Сейчас нет той неподдельной и, если можно так сказать, сакральной тяги к запретному, с которой боролись в XIX столетии. Современная индустрия запретного в своей основе имеет карнавализацию страсти: не плоть, но её симуляция, не конкретный объект желания, а обобщающий все желания симулякр. Настоящего интима нет, поскольку нет настоящей интимной обстановки, нет камерности. Всё запретное официально как бы перестало быть запретным и, поэтому, потеряло свою сакральность. Бодрийяр называл это «стратегией изгнания телесного посредством символов секса». Разрабатывая данную мысль в работе «Прозрачность зла», он говорил что «изгнание желания посредством его преувеличенных демонстраций является более эффективным, чем стратегия доброго старого подавления путём запрета».
Так возникает некая двойственность: массовая медийная культура как симуляция запретного и она же как сдерживающий фактор. Эта двойственность не ведёт ни к какому возможному дуализму восприятия, напротив – она разрушает возможность любой целостности. Она даёт нам подделку, симулякр. Она заставляет нас поверить, что мы сорвали запретный плод, и мы охотно верим. Но якобы вкусив якобы сорванного запретного плода, мы остаёмся неудовлетворёнными, и тогда-то и подворачиваются коварные формулы «будь таким, какой ты есть» и переиначенное ницшеанское «будь самим собой». В результате мы начинаем воспринимать свою неудовлетворённость как естественное состояние, и оказываемся снова в несколько нервозном состоянии сознания, в каком пребывало большинство людей XIX века, тогда как последствиями сексуальной революции становятся маскультурные продукты, никогда не теряющие своего целевого потребителя. Одни из этих продуктов являются официальными (молодёжные комедии, молодёжные сериалы), другие андеграундными (порнография).

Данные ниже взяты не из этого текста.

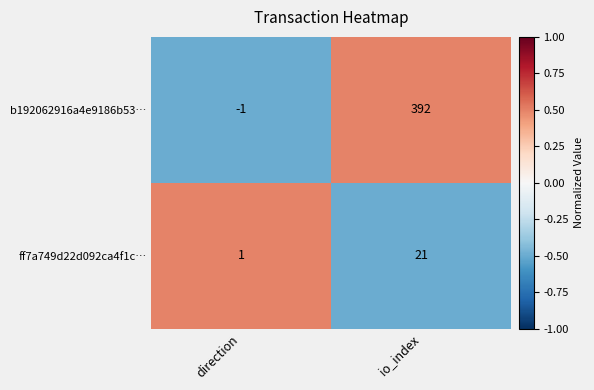

Which label corresponds to the smallest value in the chart?

direction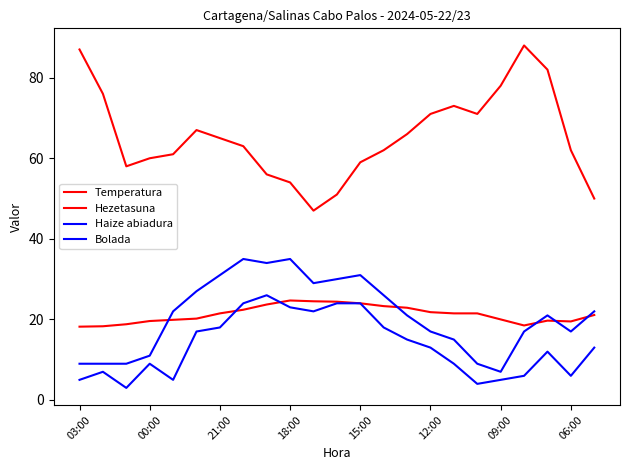

Does the chart display data point markers on the line(s)?

No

Первые ограниченны стандартами, другие якобы дают нам все, что мы хотим.

Бодрийяр был не только прав, но и софически мудр, когда сказал, что современное состояние мира есть «состояние после оргии». Именно «оргиями» были борьба феминизма против маскулинной классической культуры и дальнейший подрыв порождённой этой культурой логоцентризма. «Оргией» была вся сексуальна революция, навсегда изменившая всю культуру XX века.